Nurikabe: The Super-Kabe Attacks!

Question

This puzzle is another Nurikabe, but with a new twist for me: it's a gigantic Super-Kabe! It's also, in my opinion, quite tricky and has some interesting deductions. I hope you enjoy!

Rules of a Nurikabe (copied from my previous puzzle):

This is a Nurikabe puzzle. The goal is to paint some cells black so that the resulting grid satisfies the rules of Nurikabe:

• Numbered cells are white. (Think of them as "islands.")
• White cells are divided into regions, all of which contain exactly one number. The number indicates how many white cells there are in that region.
• Regions of white cells cannot be adjacent to one another, but they can touch at a corner.
• Black cells must all be orthogonally connected. (Think of them as "oceans.")
• There are no groups of black "ocean" cells that form a 2×2 square anywhere in the grid.

Now, the puzzle:

And as always, here is a handy puzz.link solver in case you would like one. The image should also be MS Paint compatible, if you click through to the larger version.

Answer 1

COMPLETED GRID

REASONING

First we start with basic connectivity and counting deductions, to get to:

Reaching around:

Looking in the lower right corner, the 2 on the right edge must go down to prevent a 2x2. Just above it, the 2x2 R6-7C19-20 must have an unshaded square, but nothing can reach it except the 2 in R5C19. Then the unshaded square in R3C17 can only be reached by the 5 in R7C17, resolving most of the right side.
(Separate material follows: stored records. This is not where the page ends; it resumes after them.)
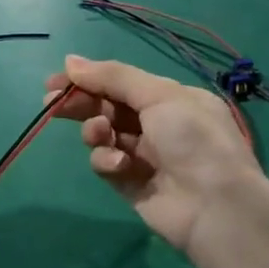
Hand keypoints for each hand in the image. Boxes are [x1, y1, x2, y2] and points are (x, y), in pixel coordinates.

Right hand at [46, 54, 261, 255]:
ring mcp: (143, 156)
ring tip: (100, 135)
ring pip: (102, 135)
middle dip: (81, 103)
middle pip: (107, 108)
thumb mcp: (158, 95)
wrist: (216, 206)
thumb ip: (112, 77)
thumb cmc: (193, 140)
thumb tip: (70, 61)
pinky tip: (119, 164)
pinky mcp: (130, 184)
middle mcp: (158, 125)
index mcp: (171, 99)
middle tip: (52, 102)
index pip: (121, 83)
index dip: (88, 79)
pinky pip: (106, 164)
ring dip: (95, 131)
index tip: (56, 80)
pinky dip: (107, 160)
Moving left, the unshaded square R6C6 can only be reached by the 4 in R6C9. Then the 2x2 block R4-5C4-5 is only reachable by the 3 in R3C5, forcing R4C5 to be unshaded. Now looking at the 5 in R4C10, it can have at most 1 square going to the left. Moreover there is a 2x3 block, R6-R7C10-12 that can only be reached by the 5, and in particular R6C11 must be in its area. The grid thus far:

Moving to the left side:

There is another 2x3 area which cannot be covered except by the 8 in the lower left, namely R9-10C6-8, so we must have R10-C67 unshaded in the 8s area. We cannot isolate any squares underneath this area, so we must in fact have the whole row R10C1-7. Looking at the 3 in R9C10, we see that at least one of its cells must go right, as otherwise R9-10C11-12 would be a shaded 2x2. In particular, this forces the 8 area to continue into R10C8, so that R9-10C8-9 will not be entirely shaded. Now R8-9C1-2 must have an unshaded square, which must include at least R8C2.

Moving up for a moment, we see that the 6 in R2C3 cannot go left, since it would block the 2 in the upper left corner, so the 2 in R5C1 must go up. This forces the 4 in R8C3 to continue up into R7C2, completing the lower left. Finally, the 6 cannot cover the R2-3C1-2 2x2, so the 2 in the upper left corner must come down. The grid thus far:

Lower middle:

The 2x2 R9-10C12-13 can only be covered by the 3 in R9C10, which must extend right to R9C12. This then completes the 4 in R9C16, forcing it to extend to R10C14, and also completes the 5 in R4C10, since R7C11 must be unshaded. Now, the 2x2 R5-613-14 can only be reached by the 6 in R1C13, which must extend down, and easy logic finishes this section. The grid thus far:

Finishing up:

Since the 6 in R2C3 cannot use R2C4, the 2x2 square R1-2C8-9 can only be reached by the 3 in R3C8, and the rest is just fill-in.